TASK TO CARRY OUT:
Keep the pictures out. Copy every line of the listing exactly.

DATASET CONTENT:

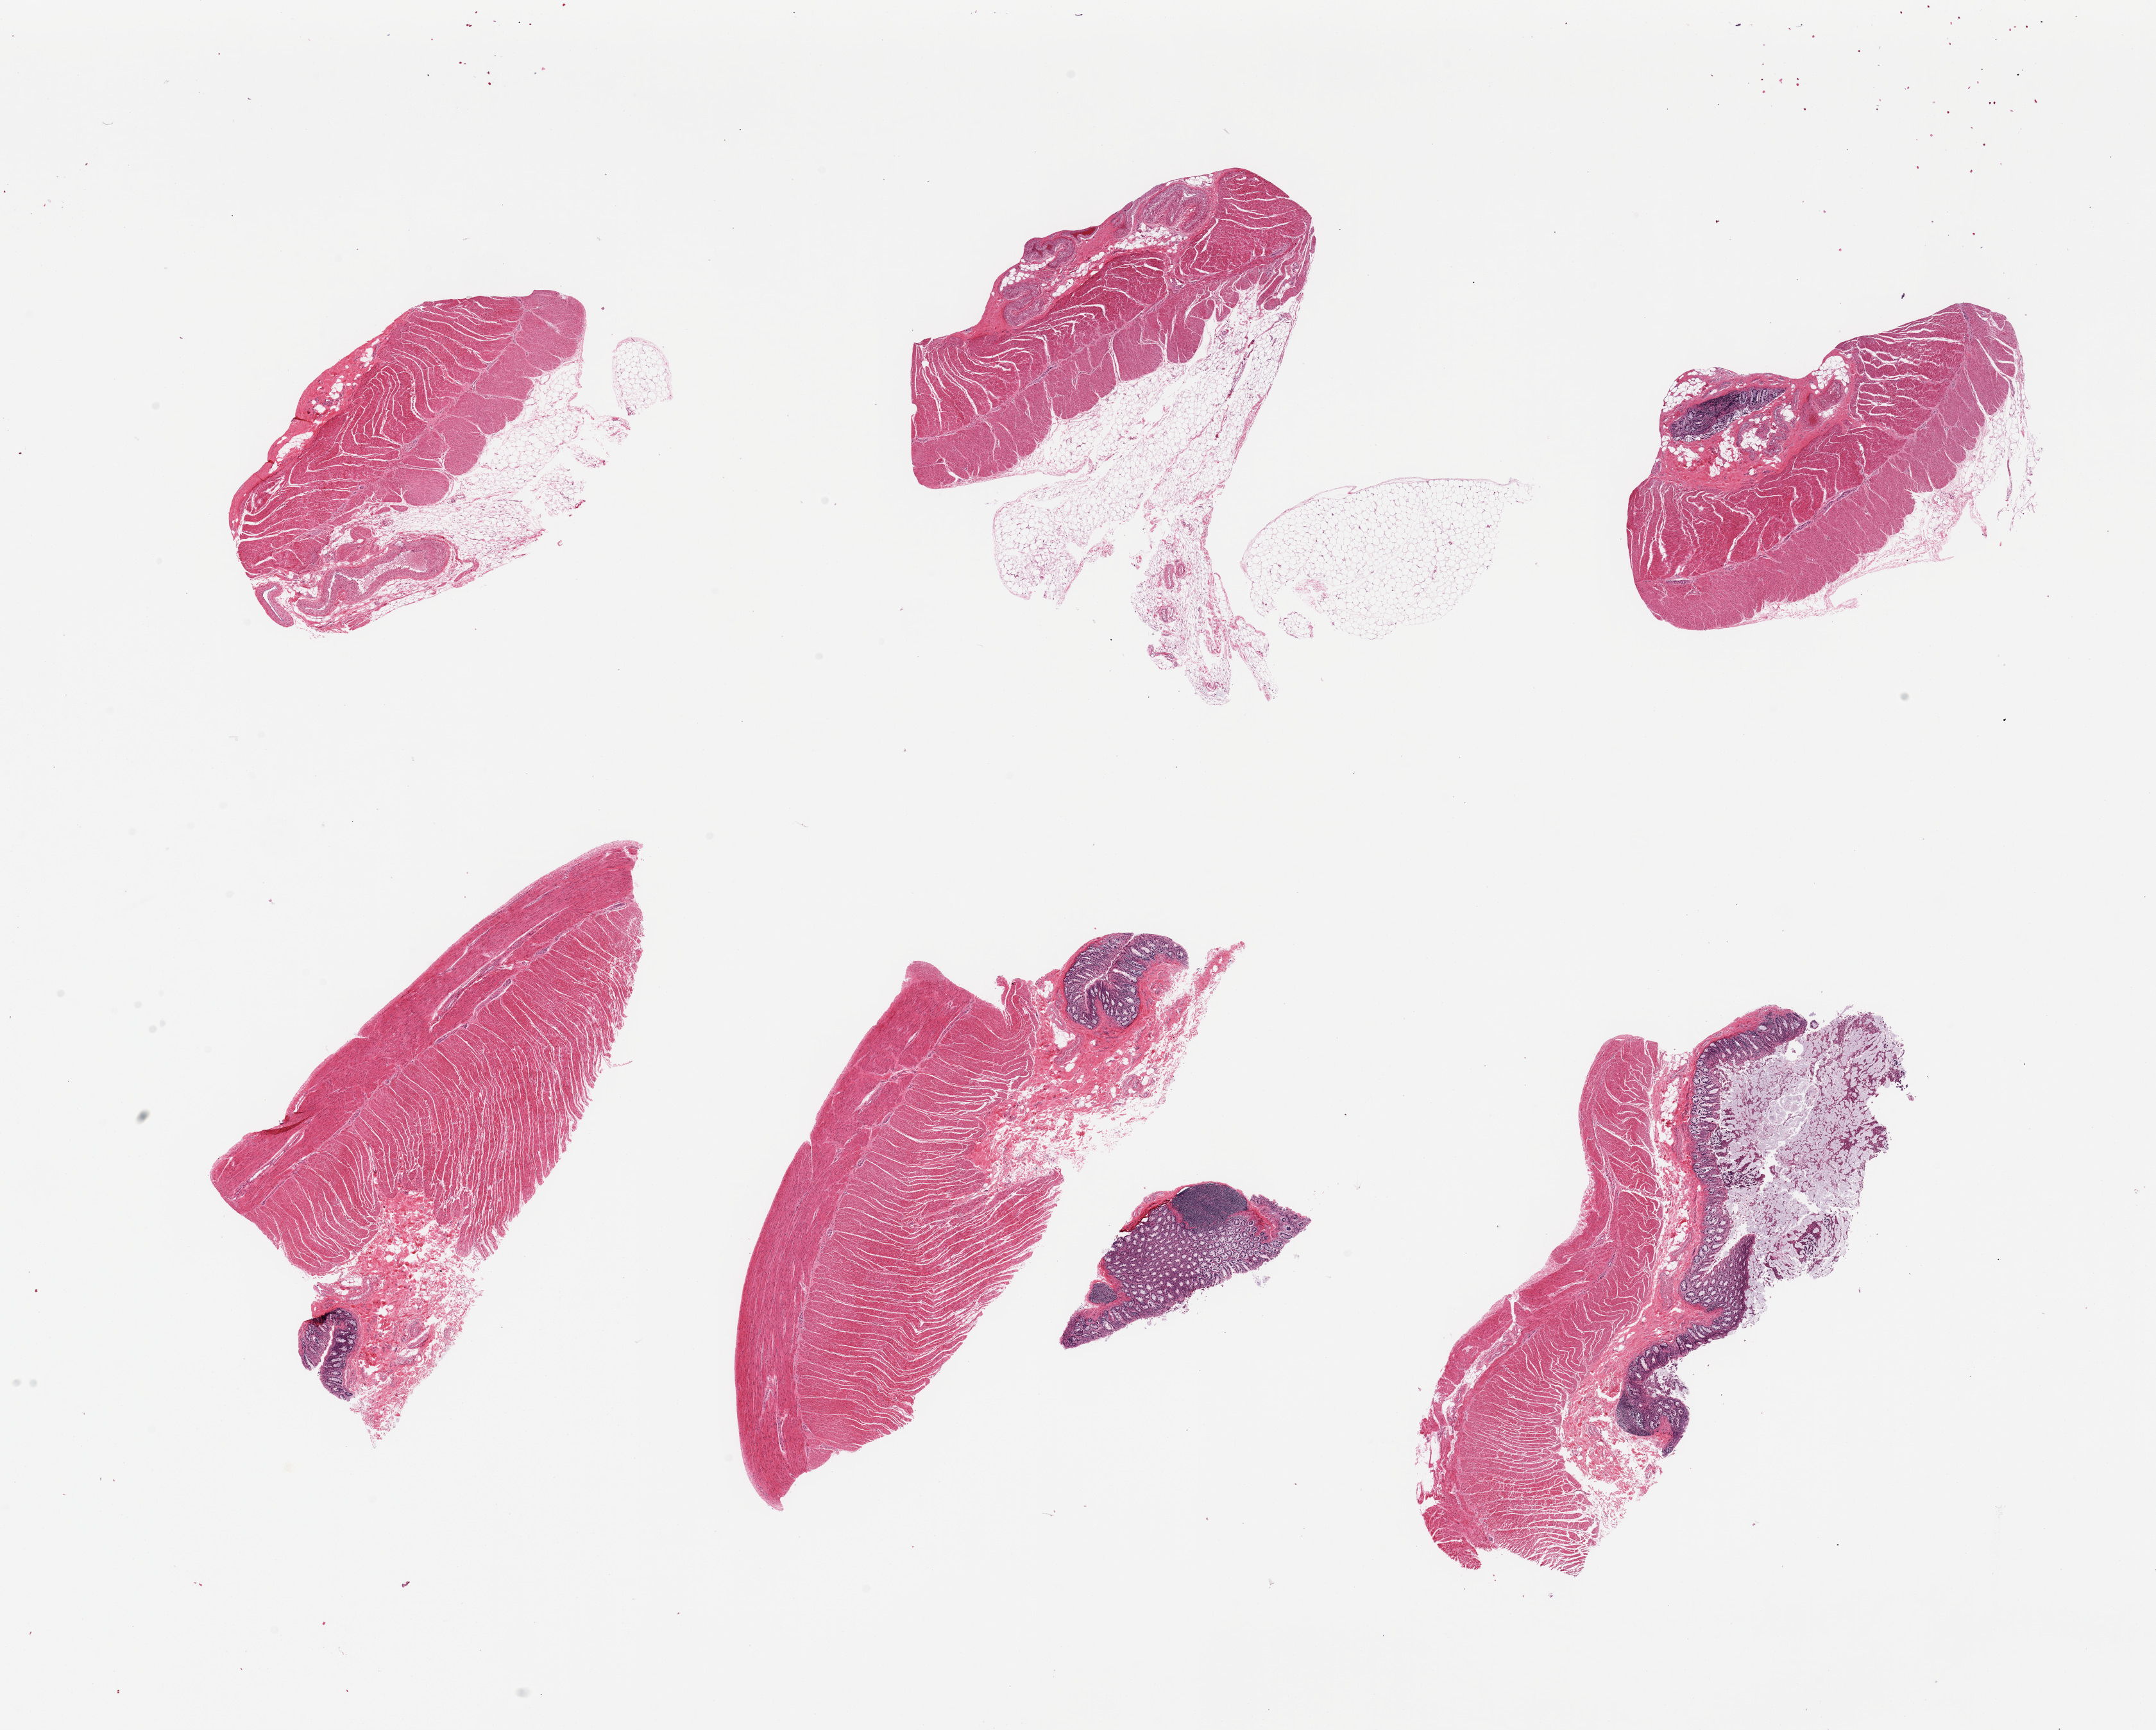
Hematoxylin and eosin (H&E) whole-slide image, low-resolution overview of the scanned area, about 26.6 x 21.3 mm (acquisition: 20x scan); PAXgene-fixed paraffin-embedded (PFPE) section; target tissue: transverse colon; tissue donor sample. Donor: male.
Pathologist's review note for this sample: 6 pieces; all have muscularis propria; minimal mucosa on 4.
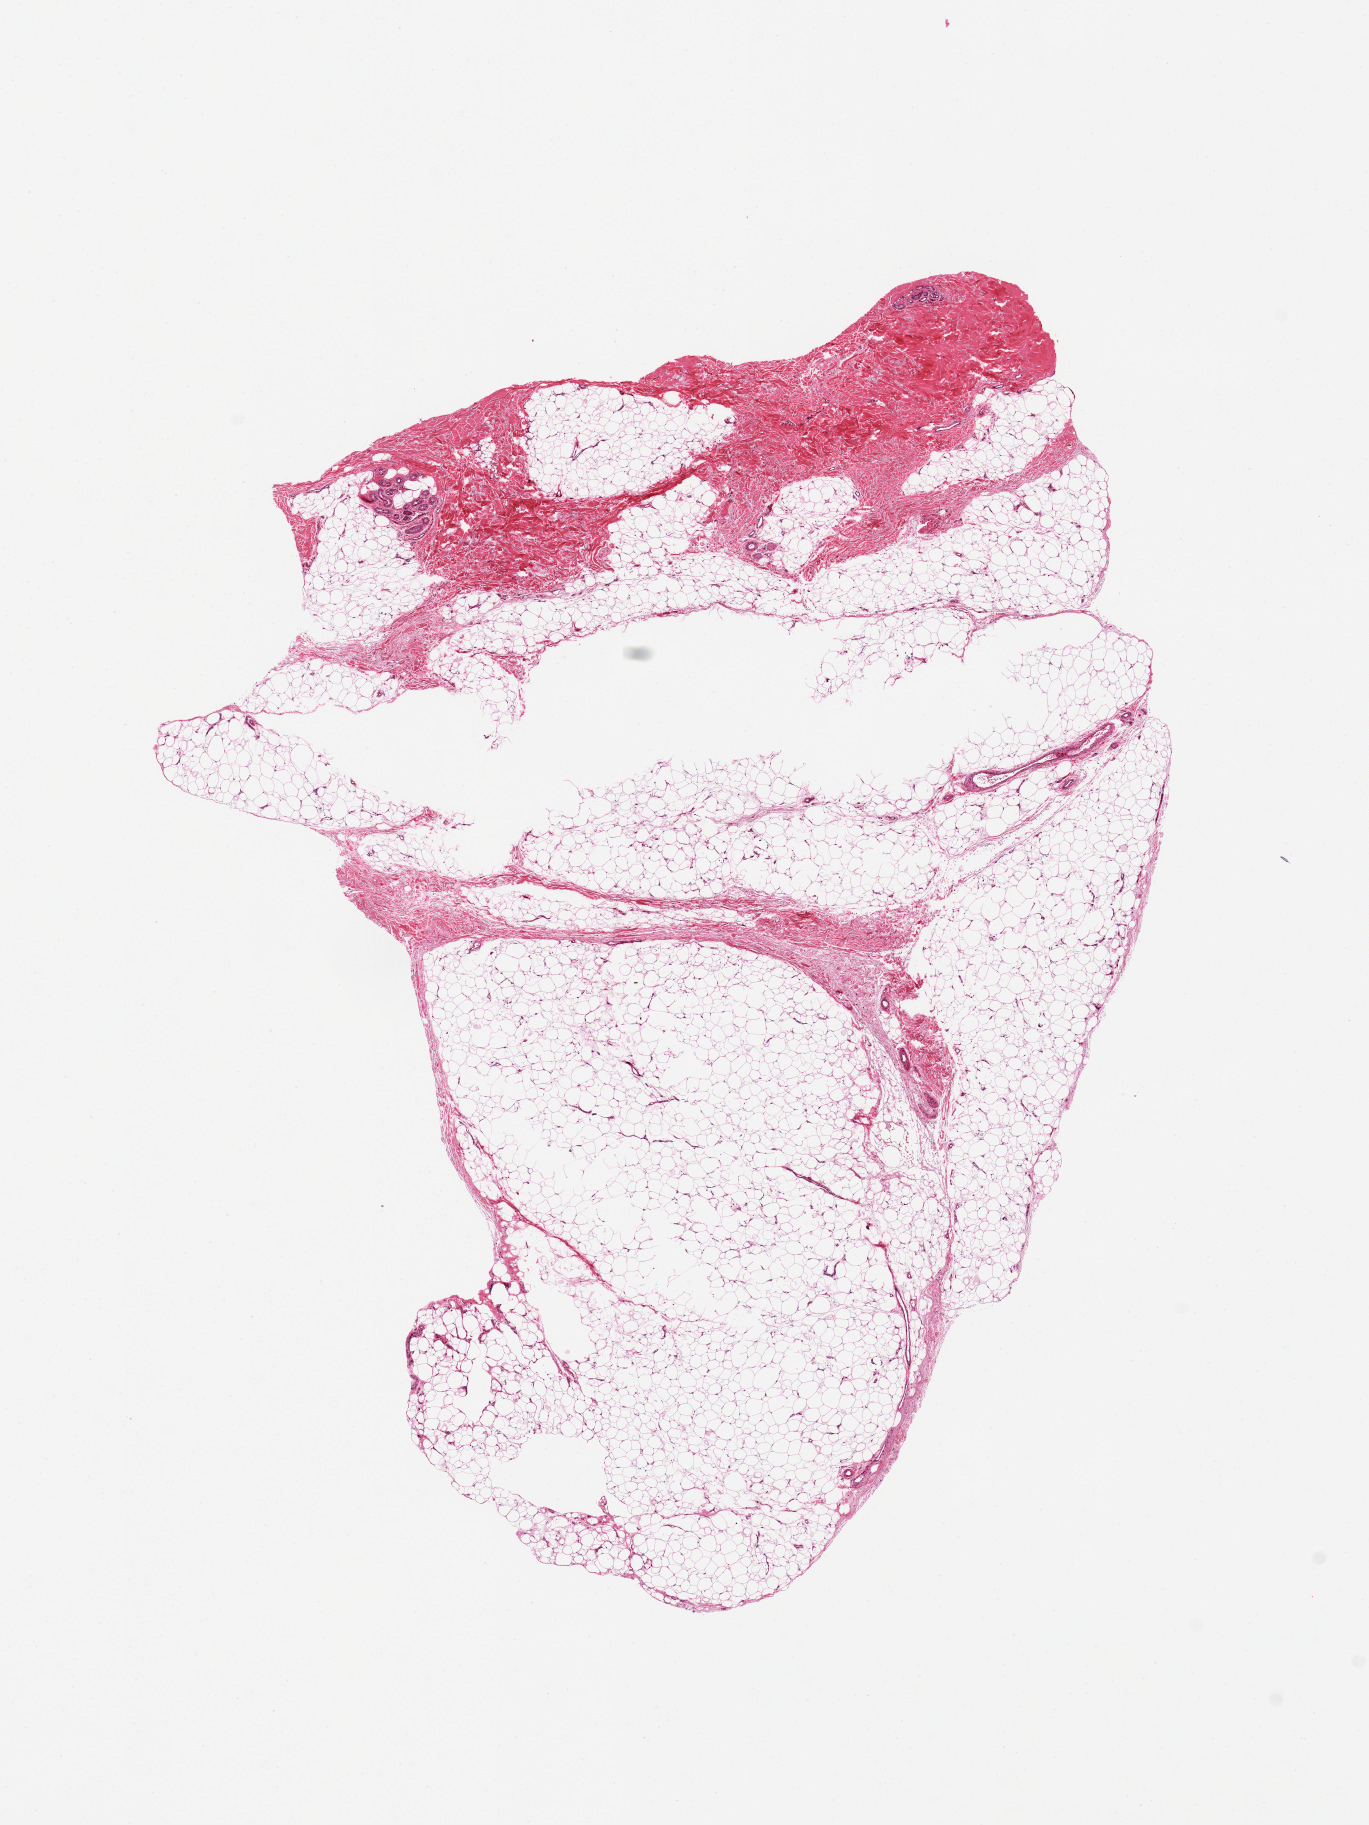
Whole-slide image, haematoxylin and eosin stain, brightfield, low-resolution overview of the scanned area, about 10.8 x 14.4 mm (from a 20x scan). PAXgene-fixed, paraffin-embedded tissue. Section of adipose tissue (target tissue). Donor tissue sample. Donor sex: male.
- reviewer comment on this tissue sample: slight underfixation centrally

EXERCISE RESULT:
Hematoxylin and eosin (H&E) whole-slide image, low-resolution overview of the scanned area, about 26.6 x 21.3 mm (acquisition: 20x scan); PAXgene-fixed paraffin-embedded (PFPE) section; target tissue: transverse colon; tissue donor sample. Donor: male.
Pathologist's review note for this sample: 6 pieces; all have muscularis propria; minimal mucosa on 4.
Whole-slide image, haematoxylin and eosin stain, brightfield, low-resolution overview of the scanned area, about 10.8 x 14.4 mm (from a 20x scan). PAXgene-fixed, paraffin-embedded tissue. Section of adipose tissue (target tissue). Donor tissue sample. Donor sex: male.
- reviewer comment on this tissue sample: slight underfixation centrally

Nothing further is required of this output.